**RECORDS FOR THIS TASK:**
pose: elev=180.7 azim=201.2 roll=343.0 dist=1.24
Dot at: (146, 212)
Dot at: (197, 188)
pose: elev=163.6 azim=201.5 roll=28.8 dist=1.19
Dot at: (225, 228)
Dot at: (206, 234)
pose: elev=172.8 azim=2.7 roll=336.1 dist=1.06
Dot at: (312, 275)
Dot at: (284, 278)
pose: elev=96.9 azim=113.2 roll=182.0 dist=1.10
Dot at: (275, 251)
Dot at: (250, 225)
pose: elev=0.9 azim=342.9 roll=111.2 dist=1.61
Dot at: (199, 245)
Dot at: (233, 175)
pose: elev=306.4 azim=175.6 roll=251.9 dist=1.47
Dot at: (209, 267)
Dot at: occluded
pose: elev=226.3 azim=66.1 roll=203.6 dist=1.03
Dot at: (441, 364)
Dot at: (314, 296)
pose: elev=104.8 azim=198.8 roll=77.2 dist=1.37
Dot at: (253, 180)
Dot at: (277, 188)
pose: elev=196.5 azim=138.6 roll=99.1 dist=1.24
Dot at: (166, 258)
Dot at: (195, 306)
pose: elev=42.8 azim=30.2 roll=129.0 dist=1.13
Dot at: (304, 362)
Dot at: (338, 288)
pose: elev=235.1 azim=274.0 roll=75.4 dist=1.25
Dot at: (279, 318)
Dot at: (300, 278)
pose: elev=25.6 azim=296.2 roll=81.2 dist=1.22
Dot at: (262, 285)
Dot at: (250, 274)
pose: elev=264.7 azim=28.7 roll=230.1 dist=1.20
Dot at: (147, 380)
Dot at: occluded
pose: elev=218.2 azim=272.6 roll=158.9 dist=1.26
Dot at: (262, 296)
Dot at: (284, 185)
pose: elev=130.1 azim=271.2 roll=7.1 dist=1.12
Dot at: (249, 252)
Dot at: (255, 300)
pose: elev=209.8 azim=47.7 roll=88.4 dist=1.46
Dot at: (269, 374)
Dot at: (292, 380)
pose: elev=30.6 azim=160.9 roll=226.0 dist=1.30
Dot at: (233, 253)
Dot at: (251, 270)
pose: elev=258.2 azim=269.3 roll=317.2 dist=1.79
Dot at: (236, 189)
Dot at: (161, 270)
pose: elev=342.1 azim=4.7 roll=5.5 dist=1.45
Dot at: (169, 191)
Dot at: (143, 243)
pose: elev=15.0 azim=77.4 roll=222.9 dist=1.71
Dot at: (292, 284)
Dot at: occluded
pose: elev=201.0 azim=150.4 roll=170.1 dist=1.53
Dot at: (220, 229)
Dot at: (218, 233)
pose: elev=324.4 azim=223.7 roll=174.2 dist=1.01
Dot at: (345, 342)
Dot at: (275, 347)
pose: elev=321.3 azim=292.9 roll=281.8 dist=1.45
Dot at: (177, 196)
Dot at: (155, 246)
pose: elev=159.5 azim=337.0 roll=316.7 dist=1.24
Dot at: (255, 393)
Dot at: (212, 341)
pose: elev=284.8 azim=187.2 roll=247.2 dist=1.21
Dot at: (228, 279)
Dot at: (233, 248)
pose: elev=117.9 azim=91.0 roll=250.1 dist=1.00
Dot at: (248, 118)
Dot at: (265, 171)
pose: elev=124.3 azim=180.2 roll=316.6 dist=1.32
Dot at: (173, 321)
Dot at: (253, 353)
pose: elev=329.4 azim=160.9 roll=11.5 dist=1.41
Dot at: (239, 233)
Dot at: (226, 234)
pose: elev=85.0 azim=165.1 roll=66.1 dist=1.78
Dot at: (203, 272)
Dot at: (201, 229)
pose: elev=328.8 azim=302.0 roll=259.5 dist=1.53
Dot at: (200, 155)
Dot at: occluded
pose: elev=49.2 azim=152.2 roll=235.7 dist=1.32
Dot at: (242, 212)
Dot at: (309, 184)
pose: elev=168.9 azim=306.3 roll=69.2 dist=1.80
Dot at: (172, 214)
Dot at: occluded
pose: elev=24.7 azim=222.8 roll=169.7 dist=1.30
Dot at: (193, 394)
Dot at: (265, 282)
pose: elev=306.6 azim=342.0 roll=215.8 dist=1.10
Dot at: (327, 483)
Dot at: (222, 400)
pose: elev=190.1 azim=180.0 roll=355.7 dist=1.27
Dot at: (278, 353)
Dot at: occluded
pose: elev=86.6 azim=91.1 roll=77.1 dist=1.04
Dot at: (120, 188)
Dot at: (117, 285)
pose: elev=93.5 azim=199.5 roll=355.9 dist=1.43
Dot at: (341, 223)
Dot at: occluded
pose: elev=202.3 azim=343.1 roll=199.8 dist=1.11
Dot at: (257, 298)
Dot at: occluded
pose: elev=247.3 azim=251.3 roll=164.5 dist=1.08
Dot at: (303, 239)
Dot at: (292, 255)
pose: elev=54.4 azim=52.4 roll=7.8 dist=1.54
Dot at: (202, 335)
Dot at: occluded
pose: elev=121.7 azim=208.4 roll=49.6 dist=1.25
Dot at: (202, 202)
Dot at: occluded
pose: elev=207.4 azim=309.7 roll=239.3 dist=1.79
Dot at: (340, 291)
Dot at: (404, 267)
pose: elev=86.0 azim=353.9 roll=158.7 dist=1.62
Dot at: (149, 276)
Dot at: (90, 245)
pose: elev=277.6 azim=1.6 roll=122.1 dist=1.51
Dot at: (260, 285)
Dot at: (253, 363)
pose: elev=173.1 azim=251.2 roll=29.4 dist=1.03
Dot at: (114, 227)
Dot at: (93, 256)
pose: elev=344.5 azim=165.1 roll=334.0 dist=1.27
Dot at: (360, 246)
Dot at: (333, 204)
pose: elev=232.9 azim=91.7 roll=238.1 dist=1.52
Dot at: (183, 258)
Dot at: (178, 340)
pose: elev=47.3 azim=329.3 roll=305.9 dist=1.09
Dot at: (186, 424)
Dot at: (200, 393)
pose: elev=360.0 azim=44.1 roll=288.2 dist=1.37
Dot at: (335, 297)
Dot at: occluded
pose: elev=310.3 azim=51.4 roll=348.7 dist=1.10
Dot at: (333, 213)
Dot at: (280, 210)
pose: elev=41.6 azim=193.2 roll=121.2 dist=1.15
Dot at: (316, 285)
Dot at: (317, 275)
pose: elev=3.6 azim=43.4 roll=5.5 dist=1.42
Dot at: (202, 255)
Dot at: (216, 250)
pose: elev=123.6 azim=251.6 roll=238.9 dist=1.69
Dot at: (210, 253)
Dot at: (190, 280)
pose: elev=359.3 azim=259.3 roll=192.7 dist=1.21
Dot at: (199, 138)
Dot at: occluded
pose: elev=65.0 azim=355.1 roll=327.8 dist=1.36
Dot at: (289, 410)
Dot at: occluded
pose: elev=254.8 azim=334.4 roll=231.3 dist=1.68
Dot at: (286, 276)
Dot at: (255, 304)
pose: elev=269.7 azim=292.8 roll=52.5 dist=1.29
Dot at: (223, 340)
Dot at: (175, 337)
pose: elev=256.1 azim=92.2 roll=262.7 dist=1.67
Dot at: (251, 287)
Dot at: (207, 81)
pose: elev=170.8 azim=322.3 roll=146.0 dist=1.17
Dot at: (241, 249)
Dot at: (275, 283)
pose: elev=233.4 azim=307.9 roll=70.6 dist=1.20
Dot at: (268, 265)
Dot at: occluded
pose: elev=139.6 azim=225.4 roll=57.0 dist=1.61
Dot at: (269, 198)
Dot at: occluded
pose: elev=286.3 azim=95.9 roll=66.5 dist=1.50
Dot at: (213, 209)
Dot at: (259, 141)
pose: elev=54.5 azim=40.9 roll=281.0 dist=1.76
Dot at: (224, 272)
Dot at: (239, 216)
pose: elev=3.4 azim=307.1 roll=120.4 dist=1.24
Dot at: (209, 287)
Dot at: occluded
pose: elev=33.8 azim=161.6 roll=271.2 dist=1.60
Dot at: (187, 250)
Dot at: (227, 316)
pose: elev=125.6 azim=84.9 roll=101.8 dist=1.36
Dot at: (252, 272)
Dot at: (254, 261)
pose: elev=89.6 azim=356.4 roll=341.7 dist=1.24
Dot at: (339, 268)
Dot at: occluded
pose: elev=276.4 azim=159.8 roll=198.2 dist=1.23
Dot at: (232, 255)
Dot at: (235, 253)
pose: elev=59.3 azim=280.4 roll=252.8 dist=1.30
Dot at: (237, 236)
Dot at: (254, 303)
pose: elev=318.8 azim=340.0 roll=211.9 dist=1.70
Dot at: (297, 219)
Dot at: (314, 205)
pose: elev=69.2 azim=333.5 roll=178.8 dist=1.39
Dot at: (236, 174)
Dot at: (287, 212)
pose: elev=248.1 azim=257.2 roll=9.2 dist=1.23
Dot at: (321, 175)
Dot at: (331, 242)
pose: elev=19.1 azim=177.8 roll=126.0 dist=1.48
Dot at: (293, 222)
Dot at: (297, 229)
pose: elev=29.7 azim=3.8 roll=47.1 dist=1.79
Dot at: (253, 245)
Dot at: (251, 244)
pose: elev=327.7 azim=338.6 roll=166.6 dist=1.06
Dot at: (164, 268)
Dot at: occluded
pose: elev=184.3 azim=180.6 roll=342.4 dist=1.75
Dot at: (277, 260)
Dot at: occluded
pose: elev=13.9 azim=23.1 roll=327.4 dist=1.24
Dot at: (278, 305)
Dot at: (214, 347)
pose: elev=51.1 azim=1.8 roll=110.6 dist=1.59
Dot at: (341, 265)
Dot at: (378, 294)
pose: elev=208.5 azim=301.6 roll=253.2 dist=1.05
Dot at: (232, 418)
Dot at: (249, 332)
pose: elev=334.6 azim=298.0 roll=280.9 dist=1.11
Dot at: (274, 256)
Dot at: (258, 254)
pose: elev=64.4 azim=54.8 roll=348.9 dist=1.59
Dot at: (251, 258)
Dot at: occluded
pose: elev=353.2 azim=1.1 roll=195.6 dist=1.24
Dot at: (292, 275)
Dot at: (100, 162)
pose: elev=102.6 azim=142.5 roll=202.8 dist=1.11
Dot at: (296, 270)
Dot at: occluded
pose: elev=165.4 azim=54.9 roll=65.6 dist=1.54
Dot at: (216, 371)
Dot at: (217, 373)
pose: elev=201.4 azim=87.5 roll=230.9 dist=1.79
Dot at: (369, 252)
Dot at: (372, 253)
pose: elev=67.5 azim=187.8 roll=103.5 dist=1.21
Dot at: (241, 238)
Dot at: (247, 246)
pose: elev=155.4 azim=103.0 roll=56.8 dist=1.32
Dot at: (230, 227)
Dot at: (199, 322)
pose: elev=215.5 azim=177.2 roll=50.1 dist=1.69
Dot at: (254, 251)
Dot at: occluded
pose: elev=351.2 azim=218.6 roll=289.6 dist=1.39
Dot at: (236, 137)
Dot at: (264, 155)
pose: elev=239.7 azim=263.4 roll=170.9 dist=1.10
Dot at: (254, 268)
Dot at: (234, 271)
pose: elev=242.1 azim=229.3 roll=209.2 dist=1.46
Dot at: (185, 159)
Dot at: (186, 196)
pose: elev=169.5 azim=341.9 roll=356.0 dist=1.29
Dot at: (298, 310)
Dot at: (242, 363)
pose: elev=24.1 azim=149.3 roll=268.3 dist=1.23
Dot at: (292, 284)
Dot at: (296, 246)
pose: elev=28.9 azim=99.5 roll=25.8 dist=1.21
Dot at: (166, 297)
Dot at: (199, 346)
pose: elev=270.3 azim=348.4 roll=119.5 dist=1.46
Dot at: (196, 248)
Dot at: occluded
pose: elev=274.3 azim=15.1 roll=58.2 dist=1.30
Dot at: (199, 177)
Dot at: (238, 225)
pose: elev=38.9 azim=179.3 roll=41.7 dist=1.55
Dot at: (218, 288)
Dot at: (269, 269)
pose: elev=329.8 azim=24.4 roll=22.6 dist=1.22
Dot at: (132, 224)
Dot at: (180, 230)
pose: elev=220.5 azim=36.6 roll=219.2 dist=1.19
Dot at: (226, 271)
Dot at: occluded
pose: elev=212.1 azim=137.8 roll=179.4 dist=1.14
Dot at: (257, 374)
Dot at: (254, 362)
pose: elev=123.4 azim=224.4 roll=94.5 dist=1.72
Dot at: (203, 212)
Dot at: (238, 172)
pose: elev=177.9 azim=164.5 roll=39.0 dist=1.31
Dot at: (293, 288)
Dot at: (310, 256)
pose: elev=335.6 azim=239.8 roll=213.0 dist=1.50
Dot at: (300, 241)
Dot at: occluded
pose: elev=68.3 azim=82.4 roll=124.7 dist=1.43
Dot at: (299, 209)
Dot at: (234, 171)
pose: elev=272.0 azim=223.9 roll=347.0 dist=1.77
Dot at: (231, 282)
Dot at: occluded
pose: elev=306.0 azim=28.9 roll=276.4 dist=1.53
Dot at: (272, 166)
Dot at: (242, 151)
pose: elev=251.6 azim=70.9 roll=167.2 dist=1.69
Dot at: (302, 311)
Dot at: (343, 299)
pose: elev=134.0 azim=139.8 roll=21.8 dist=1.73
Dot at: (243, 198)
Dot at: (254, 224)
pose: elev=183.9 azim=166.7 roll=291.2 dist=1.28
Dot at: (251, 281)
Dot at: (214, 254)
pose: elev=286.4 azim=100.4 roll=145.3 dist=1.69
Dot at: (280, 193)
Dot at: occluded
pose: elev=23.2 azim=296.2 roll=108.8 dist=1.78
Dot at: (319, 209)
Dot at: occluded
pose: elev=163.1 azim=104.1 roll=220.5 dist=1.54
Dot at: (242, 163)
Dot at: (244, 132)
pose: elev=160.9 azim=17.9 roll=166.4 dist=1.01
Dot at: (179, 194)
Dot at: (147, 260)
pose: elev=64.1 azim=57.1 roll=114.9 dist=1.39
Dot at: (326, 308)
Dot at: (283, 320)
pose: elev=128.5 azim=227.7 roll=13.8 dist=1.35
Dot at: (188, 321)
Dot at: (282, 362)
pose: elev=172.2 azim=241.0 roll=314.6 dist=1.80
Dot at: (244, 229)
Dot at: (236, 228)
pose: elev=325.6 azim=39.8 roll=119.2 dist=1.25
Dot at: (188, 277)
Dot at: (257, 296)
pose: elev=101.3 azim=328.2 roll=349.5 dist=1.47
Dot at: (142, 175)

**DO THIS:**
Reproduce the rows above verbatim, starting at the line that contains "pose: elev=121.7 azim=208.4" and ending at the line that contains "Dot at: (178, 340)". Output only those lines.

**ANSWER IN FULL:**
pose: elev=121.7 azim=208.4 roll=49.6 dist=1.25
Dot at: (202, 202)
Dot at: occluded
pose: elev=207.4 azim=309.7 roll=239.3 dist=1.79
Dot at: (340, 291)
Dot at: (404, 267)
pose: elev=86.0 azim=353.9 roll=158.7 dist=1.62
Dot at: (149, 276)
Dot at: (90, 245)
pose: elev=277.6 azim=1.6 roll=122.1 dist=1.51
Dot at: (260, 285)
Dot at: (253, 363)
pose: elev=173.1 azim=251.2 roll=29.4 dist=1.03
Dot at: (114, 227)
Dot at: (93, 256)
pose: elev=344.5 azim=165.1 roll=334.0 dist=1.27
Dot at: (360, 246)
Dot at: (333, 204)
pose: elev=232.9 azim=91.7 roll=238.1 dist=1.52
Dot at: (183, 258)
Dot at: (178, 340)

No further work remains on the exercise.